A more particular method of dealing with this level of hatred is supposed to be due to Gandhi, from the time of the so-called Communal Violence in India and Pakistan, after Partition and Independence. Today we would call that ethnic cleansing or genocide. As the story goes, when a Hindu asked how to remove hatred from his heart, Gandhi recommended that he find a Muslim orphan of the violence and adopt the child as his own. The Hindu immediately agreed. Then Gandhi continued, "Only be sure that you raise him as a Muslim." (This would be excellent advice for both Israel and the US. And the reverse, for Muslims adopting Jewish or Christian orphans.) At least, so the story runs. It is in the generally excellent movie Gandhi, which you should remember is a movie and not 100% factual.
Teaching and Learning Aids
A fiction along these lines is Monsieur Ibrahim, with Omar Sharif. A Jewish boy in France encounters a Muslim shopkeeper. No spoilers. Just go see it. Sharif has Jews in his family in real life.
Also, let us know of anything else you find worth doing in this line, whether in the real world or in edifying fiction. I recommend Partners in Health and microfinance in general.
Here are a few other tales in which overcoming hatred and prejudice of one sort or another plays an essential part. Pay attention. The writers of these pieces are subtle. The setups for the conversions take a long time, running through most of each tale, but there is usually a sudden and dramatic conversion somewhere along the line. And then a lot more work to integrate the new viewpoint into overything you do.
- Silas Marner, by George Eliot (novel); six movies and TV adaptations
- The Keys of the Kingdom, by A.J. Cronin (novel), Joseph L. Mankiewicz and Nunnally Johnson(screenplay)

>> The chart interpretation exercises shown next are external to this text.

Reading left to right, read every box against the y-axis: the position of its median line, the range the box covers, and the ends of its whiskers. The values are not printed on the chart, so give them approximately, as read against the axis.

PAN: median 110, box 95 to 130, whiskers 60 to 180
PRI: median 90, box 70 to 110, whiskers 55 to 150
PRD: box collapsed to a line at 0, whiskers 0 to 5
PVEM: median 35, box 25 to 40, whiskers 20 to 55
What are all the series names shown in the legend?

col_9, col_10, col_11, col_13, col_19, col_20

- Kim, by Rudyard Kipling (novel); movie and TV 1955, 1984
- The Adventures of Huckleberry Finn, by Mark Twain (novel); seven movie and TV versions
- The Stars My Destination, aka Tiger, Tiger, by Alfred Bester (novel)

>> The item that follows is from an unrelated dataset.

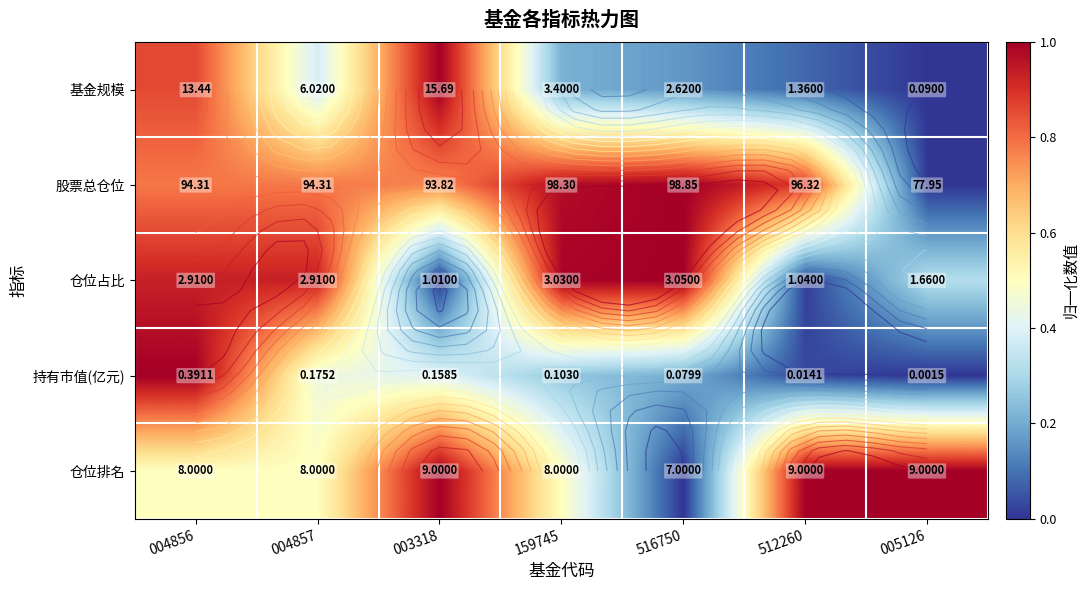

At how many categories does at least one series exceed 0?

7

- Dingaka, written and directed by Jamie Uys
- In the Heat of the Night, by John Ball (novel); movie and TV series
- Babylon 5, by J. Michael Straczynski (TV series)
- Serenity, by Joss Whedon (Movie, sequel to TV series Firefly)
The career of Rev. John Henry Newton, the slave-ship captain who wrote the hymn Amazing Grace, and turned abolitionist, is historical. There are numerous portrayals of Newton in movies, TV, and theater, and numerous more or less factual accounts of his life and work.
The Indian Emperor Ashoka is the principal historical example of a warrior and conqueror turned peacemaker.
There have been numerous peace treaties, peace processes, Truth and Reconciliation Commissions, and so on. The peace process in Northern Ireland, the reunification of Germany, the end of Apartheid in South Africa, and the slow process continuing in the Koreas are among the best examples. More often, warmongers and tyrants die off, and their empires collapse, but by no means always. The very gradually accelerating decay of racism in the US since the Civil War merits a library of studies. We appear to be at a tipping point on Gay Marriage and Don't Ask, Don't Tell, and a few years from a decisive tipping in the Senate away from the Old South, but only because of the supermajority filibuster rules. The populace as a whole tipped some time ago.
Israel and the Palestinians will take longer.